Es una sombra estacionada, aunque más bien aparcada, con los ojos cerrados, como quien se ha tropezado y caído. Su salida a la realidad, en busca del músico, en compañía de su hermano, y Santos, implicará recuperar el nexo perdido con la realidad, dotar de algo de luz a su vida, en lo que es fundamental el cuarto componente que se une al viaje, Ana (Ilse Salas), la chica que ama, una mujer comprometida con la acción combativa, una de lideres del movimiento contestatario universitario. Sale de su jaula, y se confronta con ese otro zoo de barrotes invisibles que es esa realidad sin centro, cuyos pedazos parecen desgajados. Sigue el hilo de la música perdida y constata que la poesía en la realidad parece dormida.

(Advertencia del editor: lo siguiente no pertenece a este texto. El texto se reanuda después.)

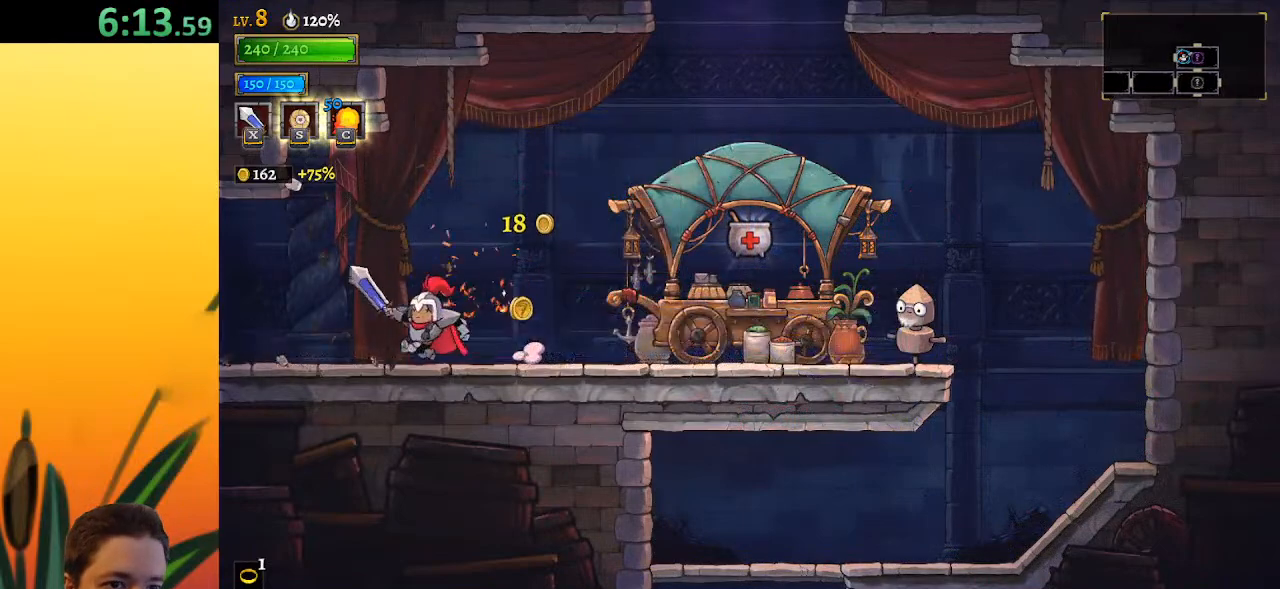
{"keys": ["right"], "events": [[50, "left", "up"], [150, "right", "down"]]}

De todos modos, la sombra parece dotarse de la necesaria electricidad que le suministre la luz que parecía haber extraviado. En el acuario, comenzará a desplegarse en Sombra ese amor que permanecía en sombras, replegado, oculto, sin manifestarse como debiera ya que existe correspondencia entre Sombra y Ana. Quizá algunos sueños inclinen la cabeza y parezcan muertos aunque sólo estén dormitando, pero hay otros que despiertan, y se ponen en movimiento, y miran hacia adelante, como una flecha de luz que deja atrás las sombras.